Fusion doesn't produce greenhouse gases, it is intrinsically safe and it leaves no burden on future generations. The primary reaction does not produce nuclear material, only helium. There's a limited problem in that you produce neutrons, but this only makes the reactor chamber itself radioactive. Within 100 years, you could recycle the chamber so there's no need for geological-timescale storage as there is with the waste from fission energy. And the fuel is virtually unlimited. All you need is lithium and hydrogen. Sea water alone could fuel current human consumption levels for 30 million years. Reactors would be so safe that they could be located amid urban centres where the power is most needed. A tsunami, earthquake or bomb could hit a fusion reactor and the problems caused would only ever be structural. With fission, you have to release the energy if there's a problem, whereas fusion shuts down instantly if disrupted.
So, what are the barriers preventing a great leap forward?
"We could produce net electricity right now, but the costs would be huge," says Cowley. "The barrier is finding a material than can withstand the neutron bombardment inside the tokamak (doughnut-shaped chambers where the fusion reaction takes place). We could also just say damn to the cost of the electricity required to demonstrate this. But we don't want to do something that cannot be shown to be commercially viable. What's the point?"
It's hard not to look at the potential of fusion and scream: "We need this right now!" If the motivation was there, the global community could find the money to fund 10 rival fusion projects to fast-track the process of finding the optimum design. So, why haven't we seen a Manhattan Project-style push for fusion. As long as fusion research remains underfunded then it will never save humanity from climate change, oil wars and the poverty and underdevelopment caused by ever-higher energy costs.

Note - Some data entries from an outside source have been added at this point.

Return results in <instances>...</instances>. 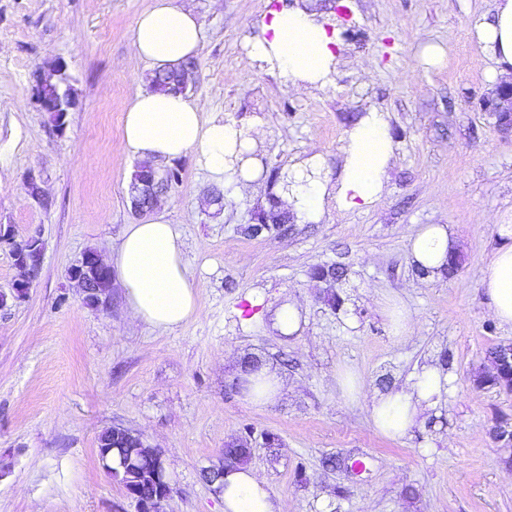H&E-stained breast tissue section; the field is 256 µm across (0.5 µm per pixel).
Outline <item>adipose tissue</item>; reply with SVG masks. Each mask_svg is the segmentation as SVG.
I'll return each mask as SVG.
<instances>
[{"mask_svg": "<svg viewBox=\"0 0 512 512\" xmlns=\"http://www.w3.org/2000/svg\"><path fill=\"white\" fill-rule=\"evenodd\" d=\"M264 29V35L249 43L256 61L278 69L295 84L328 81L339 43L337 32L316 23L306 11L286 8L271 11ZM475 31L495 57L500 74L512 73V0H496L493 21L476 24ZM201 41L202 24L196 14L173 0H153L134 26L132 54L151 70L176 69L198 54ZM123 147L128 154L148 160L194 154L212 181L233 186L238 193L260 177L243 129L206 117L203 107L184 93L138 92L124 115ZM344 153L342 173L331 194L312 176L319 168L318 157L305 161V173L296 176L285 199L302 223L321 220L329 194L343 209L364 208L379 198L394 156L386 114L372 110L360 118L346 135ZM499 232L509 242L486 264L482 285L493 317L512 326V225H500ZM410 251L417 266L438 273L459 247L447 225L427 224L411 237ZM110 266L134 322L172 331L196 315L198 296L186 267L184 241L176 225L164 217L128 225ZM448 384L447 375L437 367L423 366L407 387L373 396L367 405L369 419L381 434L404 437L427 412L438 408ZM217 487L224 512H285L281 498L250 466L225 469Z\"/></svg>", "mask_w": 512, "mask_h": 512, "instance_id": "adipose-tissue-1", "label": "adipose tissue"}]
</instances>
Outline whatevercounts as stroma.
<instances>
[{
  "mask_svg": "<svg viewBox=\"0 0 512 512\" xmlns=\"http://www.w3.org/2000/svg\"><path fill=\"white\" fill-rule=\"evenodd\" d=\"M152 2L0 0V227L12 237L0 241V292L20 276L12 242L44 248L28 296L0 307V512H135L98 462L97 438L115 426L161 451L164 512H224L203 472L242 439L287 512H512V448L490 434L512 424V392L473 384L491 348L512 343L482 285L512 224V135L482 107L500 79L474 30L495 0H176L203 27L190 95L252 140L261 185L216 205L195 156L174 160L182 181L156 212L183 237L198 313L173 332L132 323L120 284L93 308L68 276L86 250L110 257L140 221L127 194L139 160L121 139L126 109L151 86L129 50ZM292 7L339 29L325 85L291 87L248 52L269 9ZM431 43L440 64L421 56ZM57 60L76 96L60 129L37 100ZM372 109L396 145L378 201L346 211L329 199L320 223L245 234L309 155L335 184L345 135ZM424 224L458 238L454 273L412 264ZM329 267L338 280L316 279ZM391 296L411 315L400 336L380 307ZM291 302L301 329L285 336L275 314ZM247 360L274 368L287 392L250 405L238 386ZM425 364L450 378L437 412L404 437L379 434L368 398ZM340 370L357 374L359 398L341 390Z\"/></svg>",
  "mask_w": 512,
  "mask_h": 512,
  "instance_id": "1",
  "label": "stroma"
}]
</instances>
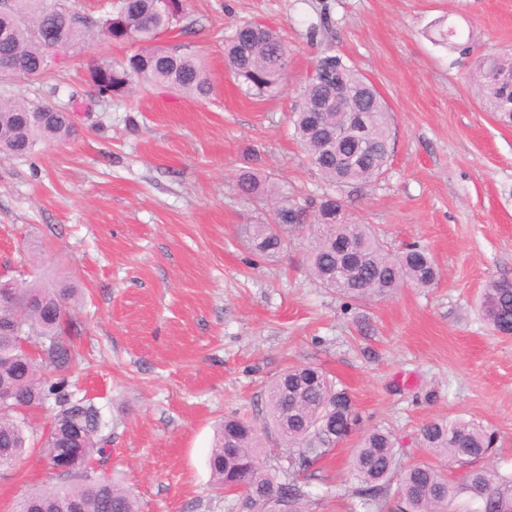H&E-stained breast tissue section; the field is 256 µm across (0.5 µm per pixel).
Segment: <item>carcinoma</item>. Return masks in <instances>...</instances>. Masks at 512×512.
<instances>
[{
    "label": "carcinoma",
    "mask_w": 512,
    "mask_h": 512,
    "mask_svg": "<svg viewBox=\"0 0 512 512\" xmlns=\"http://www.w3.org/2000/svg\"><path fill=\"white\" fill-rule=\"evenodd\" d=\"M185 17L184 0H112V10L90 17L69 5V0H9L0 10V59L12 75L39 81L55 68L48 47L56 45L67 57L78 55L92 38L102 35L133 51L114 62L100 59L89 67V84L99 98H123L136 85L158 86L187 96L207 98L213 91L202 63L190 53L156 44L160 35ZM454 26L440 33V41L461 52ZM225 59L242 80L248 94L273 97L283 90L290 49L272 28L256 23L236 27L225 39ZM344 75L351 96L360 102L380 133L392 132L393 118L375 87L336 54L317 61L313 76L301 90V104L293 113L296 137L312 167L321 176V195L302 202L282 197L275 205L273 223L286 224L281 232L269 224H247L244 233L260 257H274L288 247V235L314 223L308 271L322 287L352 302L362 303L392 294L411 283L429 287L439 271L435 260L417 245L392 255L366 224L347 214V202L385 174L391 144L378 139L363 148L354 140L336 148L328 140L342 113L328 112L322 126L310 121L307 106L333 88L336 73ZM475 82L484 107L512 124V85L501 81L512 74V52L489 53L476 61ZM78 130L70 112L49 102L29 103L0 97V152L30 155L44 142L68 141ZM238 191L245 197L274 195L276 189L260 175L242 170ZM21 303L0 310V325L16 322L17 335L0 331V455L13 462L28 450L26 411L49 401L57 412L54 432L43 440L45 457L73 460V471L56 478L52 487L29 492L15 512H138L134 495L92 467L95 457L108 451L109 437L99 409L90 401L75 400L69 392L68 373L78 363L72 340L76 289L37 281L16 288ZM481 308L493 331L512 330V288L493 281L484 289ZM51 364L54 379L38 376L37 361ZM267 418L263 425L236 415L219 424L209 457L213 485L233 492L234 512H270L273 498L288 512H310V481L315 467L351 434L358 416L349 392L313 366H295L267 386ZM284 447L282 459L265 460L266 439ZM421 441L434 454L465 464L488 453L493 437L484 428L463 420L439 419L426 424ZM398 465V443L385 427L367 431L354 449L350 466L358 481L355 494L370 512H448L464 491L478 503L476 512H512V474L495 470H467L461 481L446 478L428 463L406 467L397 497L390 481Z\"/></svg>",
    "instance_id": "carcinoma-1"
}]
</instances>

Who will stand to benefit financially from its commercialisation? The global energy market is worth $5-6 trillion a year: somebody will make a lot of money out of this. If fusion (the star in the jar) ever becomes proved, Mailstrom can absolutely rely on one thing - our electricity bills won't go down. New technology tends to deliver wealth upwards, to the rich who own and control it, not downwards to the rest of us. An orgy of free energy would still have to wait for socialist society to be realised.